You are viewing a plain text version of this content. The canonical link for it is here.

Posted to user@tika.apache.org by Thinus Prinsloo <th...@pinkmatter.co.za> on 2012/05/29 15:30:43 UTC

Parse metadata only

Hey all - I hope this is the right place to ask.  Feel free to point me
somewhere else if needed.

 

I would like to parse the meta-data of a massive amount of PDF files only.
I do not want to extract the text, not yet anyway, only get meta-data
information such as "Creation-Date", etc.  Is it possible for Tika to
provide the meta-data without doing a parse on the whole document (with a
content handler, etc.)?

 

Thanks!

 

Regards,

Thinus

Re: Parse metadata only

Posted by Nick Burch <ni...@alfresco.com>.

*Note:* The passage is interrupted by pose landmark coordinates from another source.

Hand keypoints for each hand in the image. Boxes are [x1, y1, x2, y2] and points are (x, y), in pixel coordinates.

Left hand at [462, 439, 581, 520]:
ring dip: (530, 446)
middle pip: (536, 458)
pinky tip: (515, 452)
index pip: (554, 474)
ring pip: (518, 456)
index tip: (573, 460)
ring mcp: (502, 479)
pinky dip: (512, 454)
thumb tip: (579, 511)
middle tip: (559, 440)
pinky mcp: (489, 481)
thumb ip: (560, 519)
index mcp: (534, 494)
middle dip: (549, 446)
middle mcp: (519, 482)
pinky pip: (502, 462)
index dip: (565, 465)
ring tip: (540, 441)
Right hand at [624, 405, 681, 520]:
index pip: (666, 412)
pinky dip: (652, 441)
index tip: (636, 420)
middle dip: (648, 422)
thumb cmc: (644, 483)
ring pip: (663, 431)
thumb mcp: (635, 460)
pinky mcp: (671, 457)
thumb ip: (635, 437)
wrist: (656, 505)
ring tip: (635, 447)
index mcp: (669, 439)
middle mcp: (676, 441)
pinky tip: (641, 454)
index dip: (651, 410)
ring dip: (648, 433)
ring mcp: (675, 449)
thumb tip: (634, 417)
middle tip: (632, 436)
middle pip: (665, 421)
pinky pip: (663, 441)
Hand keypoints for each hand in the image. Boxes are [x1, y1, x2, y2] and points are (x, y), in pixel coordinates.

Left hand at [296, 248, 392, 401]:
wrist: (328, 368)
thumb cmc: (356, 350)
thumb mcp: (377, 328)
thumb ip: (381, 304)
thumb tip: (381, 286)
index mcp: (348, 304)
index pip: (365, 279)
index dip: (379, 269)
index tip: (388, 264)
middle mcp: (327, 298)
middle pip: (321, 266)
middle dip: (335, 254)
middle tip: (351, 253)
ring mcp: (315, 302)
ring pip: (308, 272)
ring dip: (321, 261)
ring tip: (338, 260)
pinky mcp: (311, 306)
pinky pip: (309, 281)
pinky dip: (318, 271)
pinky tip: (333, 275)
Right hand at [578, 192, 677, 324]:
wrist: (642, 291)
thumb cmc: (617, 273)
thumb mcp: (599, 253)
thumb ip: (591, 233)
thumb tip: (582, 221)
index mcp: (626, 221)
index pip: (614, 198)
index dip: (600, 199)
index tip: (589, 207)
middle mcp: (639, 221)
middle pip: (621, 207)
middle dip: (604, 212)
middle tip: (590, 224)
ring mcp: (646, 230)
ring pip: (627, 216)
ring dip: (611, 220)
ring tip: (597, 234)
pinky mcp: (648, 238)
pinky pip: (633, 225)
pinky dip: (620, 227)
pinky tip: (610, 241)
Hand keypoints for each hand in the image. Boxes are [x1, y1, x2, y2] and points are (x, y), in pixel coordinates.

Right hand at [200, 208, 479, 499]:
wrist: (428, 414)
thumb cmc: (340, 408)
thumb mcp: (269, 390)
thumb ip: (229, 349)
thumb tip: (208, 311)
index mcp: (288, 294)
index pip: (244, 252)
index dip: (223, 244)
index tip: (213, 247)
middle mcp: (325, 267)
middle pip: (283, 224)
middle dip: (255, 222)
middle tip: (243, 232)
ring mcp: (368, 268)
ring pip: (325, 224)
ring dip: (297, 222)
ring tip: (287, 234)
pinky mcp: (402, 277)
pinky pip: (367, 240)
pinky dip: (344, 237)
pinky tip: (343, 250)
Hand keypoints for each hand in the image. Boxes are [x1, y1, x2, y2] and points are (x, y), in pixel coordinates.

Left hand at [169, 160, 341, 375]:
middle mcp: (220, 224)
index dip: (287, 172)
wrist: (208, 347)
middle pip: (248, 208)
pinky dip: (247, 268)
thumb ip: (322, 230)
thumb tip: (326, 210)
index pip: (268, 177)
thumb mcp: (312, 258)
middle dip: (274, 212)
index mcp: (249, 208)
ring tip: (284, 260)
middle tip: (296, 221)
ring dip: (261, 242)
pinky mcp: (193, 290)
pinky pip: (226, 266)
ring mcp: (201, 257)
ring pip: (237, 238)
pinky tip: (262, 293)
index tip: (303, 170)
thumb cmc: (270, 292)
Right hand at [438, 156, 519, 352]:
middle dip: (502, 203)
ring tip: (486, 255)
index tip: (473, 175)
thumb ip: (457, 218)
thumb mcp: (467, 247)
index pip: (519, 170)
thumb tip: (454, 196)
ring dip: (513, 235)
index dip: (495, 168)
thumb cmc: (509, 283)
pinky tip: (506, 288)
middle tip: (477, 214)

On Tue, 29 May 2012, Thinus Prinsloo wrote:
> I would like to parse the meta-data of a massive amount of PDF files 
> only. I do not want to extract the text, not yet anyway, only get 
> meta-data information such as "Creation-Date", etc.  Is it possible for 
> Tika to provide the meta-data without doing a parse on the whole 
> document (with a content handler, etc.)?

At the moment, that's not possible. Most file formats don't have all their 
metadata in entirely separate places, so you end up having to process 
almost all of the file anyway. (There has been talk about implementing 
this in the past, but this problem has largely meant it hasn't been 
tackled)

If you don't want the text, you can just pass in a content handler that
ignores everything

Nick